Today we are releasing the stable version of Gemini 2.5 Flash-Lite, the fastest and lowest cost ($0.10/M input, $0.40/M output) model in the Gemini 2.5 model family. We built 2.5 Flash-Lite to push the frontiers of intelligence per dollar with native inference capabilities that can be optionally toggled for more demanding use cases. Building on the momentum of 2.5 Pro and 2.5 Flash, this model completes the set of 2.5 models ready for use in large-scale production environments.
Most cost-effective and fastest 2.5 model ever
Gemini 2.5 Flash-Lite balances performance and cost without compromising quality, especially for delay-sensitive tasks such as translation and classification.
The characteristics are as follows.
Best-in-class speed: Gemini 2.5 Flash-Lite has lower latency than both 2.0 Flash-Lite and 2.0 Flash across a wide range of prompt samples. Cost Efficiency: This is the lowest cost 2.5 model to date, priced at $0.10/million input tokens and $0.40 output tokens, allowing you to handle large numbers of requests affordably. We’ve also reduced the price of audio inputs by 40% since previews began. Smart and small: Demonstrates overall higher quality than 2.0 Flash-Lite across a wide range of benchmarks including coding, math, science, reasoning, and multimodal understanding. Full Features: Build with 2.5 Flash-Lite and get access to a 1 million token context window, a controllable thought budget, and support for native tools like Grounding with Google Search, Code, and more. Execution and URL context.
Gemini 2.5 Flash-Lite in action
Since the release of 2.5 Flash-Lite, we have already seen some incredibly successful deployments. Here are some of our favorites.
Satlyt is transforming the way satellite data is processed, building a distributed space computing platform for real-time summarization of on-orbit telemetry, autonomous task management, and intersatellite communications analysis. 2.5 Flash-Lite speeds reduced critical onboard diagnostic delays by 45% and reduced power consumption by 30% compared to the baseline model. HeyGen uses AI to create avatars for video content, leverages Gemini 2.5 Flash-Lite to automate video planning, analyze and optimize content, and translate videos into over 180 languages. This allows us to provide a global and personalized experience to our users.

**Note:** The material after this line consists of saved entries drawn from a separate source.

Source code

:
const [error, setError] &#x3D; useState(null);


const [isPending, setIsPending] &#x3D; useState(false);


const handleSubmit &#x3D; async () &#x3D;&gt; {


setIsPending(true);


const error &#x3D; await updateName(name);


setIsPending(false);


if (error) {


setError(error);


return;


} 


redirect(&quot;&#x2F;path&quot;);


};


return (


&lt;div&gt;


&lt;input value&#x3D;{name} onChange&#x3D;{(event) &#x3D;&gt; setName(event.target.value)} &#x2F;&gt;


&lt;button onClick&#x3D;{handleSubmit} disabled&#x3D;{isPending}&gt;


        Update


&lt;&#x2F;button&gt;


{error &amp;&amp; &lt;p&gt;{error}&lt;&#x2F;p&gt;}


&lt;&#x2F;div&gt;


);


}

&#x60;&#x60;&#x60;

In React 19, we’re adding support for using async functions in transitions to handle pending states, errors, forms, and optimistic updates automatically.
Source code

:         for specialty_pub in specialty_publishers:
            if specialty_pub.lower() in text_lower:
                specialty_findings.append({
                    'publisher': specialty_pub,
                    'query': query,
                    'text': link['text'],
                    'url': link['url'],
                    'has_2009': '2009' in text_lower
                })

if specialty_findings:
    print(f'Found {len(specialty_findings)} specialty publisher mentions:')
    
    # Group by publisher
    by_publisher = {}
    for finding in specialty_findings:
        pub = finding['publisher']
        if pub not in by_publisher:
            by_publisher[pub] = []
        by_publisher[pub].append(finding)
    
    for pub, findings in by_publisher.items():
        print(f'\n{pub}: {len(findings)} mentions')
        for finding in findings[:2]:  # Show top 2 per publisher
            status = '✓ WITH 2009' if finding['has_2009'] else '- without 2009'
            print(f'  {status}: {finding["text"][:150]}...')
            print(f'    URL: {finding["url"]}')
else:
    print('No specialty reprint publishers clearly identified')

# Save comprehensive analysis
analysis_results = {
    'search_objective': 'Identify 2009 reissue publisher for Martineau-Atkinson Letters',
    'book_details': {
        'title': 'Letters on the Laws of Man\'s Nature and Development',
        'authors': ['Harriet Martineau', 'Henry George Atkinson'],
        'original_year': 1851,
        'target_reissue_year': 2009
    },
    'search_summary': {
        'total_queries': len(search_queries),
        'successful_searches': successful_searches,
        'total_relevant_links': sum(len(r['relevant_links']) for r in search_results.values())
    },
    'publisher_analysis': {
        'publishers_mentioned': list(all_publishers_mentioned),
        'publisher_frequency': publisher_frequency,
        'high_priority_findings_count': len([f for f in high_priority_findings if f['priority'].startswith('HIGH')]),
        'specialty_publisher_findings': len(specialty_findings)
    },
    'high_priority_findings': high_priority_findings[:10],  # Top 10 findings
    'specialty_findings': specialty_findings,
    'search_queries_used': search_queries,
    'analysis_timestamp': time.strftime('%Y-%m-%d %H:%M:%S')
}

DocsHound turns product demos into documentation by using Gemini 2.5 Flash-Lite to process long videos and extract thousands of screenshots with low latency. This allows you to transform footage into comprehensive documentation and training data for AI agents much faster than traditional methods. Evertune helps you understand how your brand is represented across AI models. Gemini 2.5 Flash-Lite is their revolutionary product that dramatically speeds up analysis and report generation. Its fast performance allows you to quickly scan and synthesize large amounts of model output to provide dynamic and timely insights to your clients.
You can start using 2.5 Flash-Lite by specifying “gemini-2.5-flash-lite” in your code. If you are using the preview version, you can switch to “gemini-2.5-flash-lite” which is the same underlying model. Flash-Lite preview aliases will be removed on August 25th.
Ready to start building? Try the stable version of Gemini 2.5 Flash-Lite with Google AI Studio and Vertex AI today.